# ACTIVITY
Can you resume the passage on detaching yourself from a health diagnosis, picking up right after its first numbered way?

# PASSAGE SHOWN
--

Don’t Give It A Named
Diagnoses Are Powerful. Caution.
A medical diagnosis, like asthma, has a whole set of symptomology, expectations, medical implications, prognoses, fears, and limitations attached to it.
But perhaps you can refer to “asthma” as “shortness of breath”.
Your experience as “shortness of breath” is more descriptive in nature and has less of a “charge” to it than an official diagnosis.
I understand that asthma as a diagnosis may be important in some instances but you can be open to the idea that detaching from a diagnosis may bring new perceptions and less limiting ways of seeing your health… and yourself.
Identifying yourself with that diagnosis or your stories can hold you back from transforming it.
Here are 3 ways to detach the story and your identity from (health) problems:
1. A Single Experience In This Time & Space. You can refer to physical discomforts as a single experience in this particular space and time, unrelated to the past or the future.

--

# Dataset excerpts
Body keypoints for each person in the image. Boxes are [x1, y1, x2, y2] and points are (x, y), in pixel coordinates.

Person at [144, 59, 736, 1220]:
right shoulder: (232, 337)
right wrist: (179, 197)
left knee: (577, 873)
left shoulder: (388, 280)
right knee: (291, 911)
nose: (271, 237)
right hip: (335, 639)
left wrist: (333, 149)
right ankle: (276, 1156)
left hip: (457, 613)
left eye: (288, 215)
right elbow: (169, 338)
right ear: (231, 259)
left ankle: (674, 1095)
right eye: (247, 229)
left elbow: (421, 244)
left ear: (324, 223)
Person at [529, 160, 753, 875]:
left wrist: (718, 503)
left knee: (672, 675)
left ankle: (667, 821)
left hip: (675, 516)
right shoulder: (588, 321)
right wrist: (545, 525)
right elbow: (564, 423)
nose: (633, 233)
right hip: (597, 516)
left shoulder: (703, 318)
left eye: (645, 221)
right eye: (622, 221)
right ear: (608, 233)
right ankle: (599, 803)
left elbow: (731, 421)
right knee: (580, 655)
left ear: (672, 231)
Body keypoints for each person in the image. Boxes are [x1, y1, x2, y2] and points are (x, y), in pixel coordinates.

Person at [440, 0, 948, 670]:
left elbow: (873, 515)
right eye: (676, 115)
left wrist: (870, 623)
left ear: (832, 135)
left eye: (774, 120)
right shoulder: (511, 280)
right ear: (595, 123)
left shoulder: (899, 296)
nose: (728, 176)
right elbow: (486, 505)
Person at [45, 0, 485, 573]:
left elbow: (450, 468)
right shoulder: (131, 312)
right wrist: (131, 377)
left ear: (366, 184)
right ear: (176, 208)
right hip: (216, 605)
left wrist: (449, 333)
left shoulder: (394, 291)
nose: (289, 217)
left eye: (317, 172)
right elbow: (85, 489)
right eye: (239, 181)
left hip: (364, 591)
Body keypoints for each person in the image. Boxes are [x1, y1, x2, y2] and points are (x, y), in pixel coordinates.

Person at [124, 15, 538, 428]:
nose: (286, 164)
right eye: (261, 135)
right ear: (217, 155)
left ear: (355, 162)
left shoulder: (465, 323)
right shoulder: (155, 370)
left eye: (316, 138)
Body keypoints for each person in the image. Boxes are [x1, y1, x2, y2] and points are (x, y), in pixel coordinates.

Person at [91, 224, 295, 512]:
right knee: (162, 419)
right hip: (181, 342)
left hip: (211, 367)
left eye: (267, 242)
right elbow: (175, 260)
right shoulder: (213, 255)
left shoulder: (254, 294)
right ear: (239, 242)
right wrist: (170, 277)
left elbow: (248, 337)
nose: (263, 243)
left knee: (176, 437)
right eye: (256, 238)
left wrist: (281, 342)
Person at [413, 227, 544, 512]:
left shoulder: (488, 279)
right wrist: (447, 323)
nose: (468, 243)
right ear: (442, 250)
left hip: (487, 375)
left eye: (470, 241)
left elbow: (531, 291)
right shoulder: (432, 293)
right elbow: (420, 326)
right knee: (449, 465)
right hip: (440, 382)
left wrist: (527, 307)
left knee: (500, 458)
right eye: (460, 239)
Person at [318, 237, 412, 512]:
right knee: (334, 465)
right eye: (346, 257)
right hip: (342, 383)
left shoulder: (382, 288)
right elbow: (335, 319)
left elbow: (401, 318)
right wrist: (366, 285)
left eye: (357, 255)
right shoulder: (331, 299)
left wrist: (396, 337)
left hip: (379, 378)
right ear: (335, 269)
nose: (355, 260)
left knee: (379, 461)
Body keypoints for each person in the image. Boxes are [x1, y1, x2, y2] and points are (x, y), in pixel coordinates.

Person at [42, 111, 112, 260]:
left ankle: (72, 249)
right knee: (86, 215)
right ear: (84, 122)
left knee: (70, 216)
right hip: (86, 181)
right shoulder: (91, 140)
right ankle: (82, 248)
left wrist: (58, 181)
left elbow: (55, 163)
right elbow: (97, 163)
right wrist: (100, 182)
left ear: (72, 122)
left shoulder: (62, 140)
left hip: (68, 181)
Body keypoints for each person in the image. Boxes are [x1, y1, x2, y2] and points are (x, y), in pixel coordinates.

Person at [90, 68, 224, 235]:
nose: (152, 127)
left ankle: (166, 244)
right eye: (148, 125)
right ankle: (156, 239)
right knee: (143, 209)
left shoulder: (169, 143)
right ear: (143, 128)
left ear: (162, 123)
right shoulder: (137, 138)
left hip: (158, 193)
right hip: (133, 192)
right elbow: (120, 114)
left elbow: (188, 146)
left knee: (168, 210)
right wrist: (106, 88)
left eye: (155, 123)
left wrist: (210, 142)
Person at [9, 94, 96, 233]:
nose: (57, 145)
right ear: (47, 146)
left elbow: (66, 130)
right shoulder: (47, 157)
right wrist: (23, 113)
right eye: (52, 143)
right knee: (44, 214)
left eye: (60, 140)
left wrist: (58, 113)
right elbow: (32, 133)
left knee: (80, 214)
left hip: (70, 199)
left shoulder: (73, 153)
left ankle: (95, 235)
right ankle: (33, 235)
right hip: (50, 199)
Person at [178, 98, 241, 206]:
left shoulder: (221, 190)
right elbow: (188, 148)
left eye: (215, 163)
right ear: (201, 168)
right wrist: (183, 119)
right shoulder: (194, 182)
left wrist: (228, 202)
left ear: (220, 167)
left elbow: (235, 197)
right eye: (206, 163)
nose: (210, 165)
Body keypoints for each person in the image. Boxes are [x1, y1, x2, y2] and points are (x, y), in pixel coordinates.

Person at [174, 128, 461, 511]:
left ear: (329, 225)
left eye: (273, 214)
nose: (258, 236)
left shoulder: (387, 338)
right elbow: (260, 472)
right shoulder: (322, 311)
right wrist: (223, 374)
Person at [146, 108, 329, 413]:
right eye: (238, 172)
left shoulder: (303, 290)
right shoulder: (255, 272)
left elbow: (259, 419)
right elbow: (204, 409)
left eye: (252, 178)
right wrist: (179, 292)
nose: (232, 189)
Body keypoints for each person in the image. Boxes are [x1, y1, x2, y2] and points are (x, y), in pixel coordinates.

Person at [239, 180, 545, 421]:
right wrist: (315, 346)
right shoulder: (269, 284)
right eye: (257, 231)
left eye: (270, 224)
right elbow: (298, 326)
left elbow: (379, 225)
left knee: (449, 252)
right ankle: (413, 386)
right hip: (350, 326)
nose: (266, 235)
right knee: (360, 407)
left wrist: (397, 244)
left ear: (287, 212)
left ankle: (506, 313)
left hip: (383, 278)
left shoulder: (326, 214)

--

# ANSWER BOX
2. Avoid reiterating or re-telling the story behind the (health) problems. Overtime, people attach themselves to the stories related to their problems. Our identity and sense of who we are becomes intertwined with this problem. Once you can let that go, you can begin to perceive your situation with more levity.
3. Notice what is different. If you can stop measuring the pain or discomfort today compared to how it was yesterday, and just notice how you feel right now (uncompared to your previous experience of the pain or problem), you may notice something different. The key is to focus on what’s different, not the same.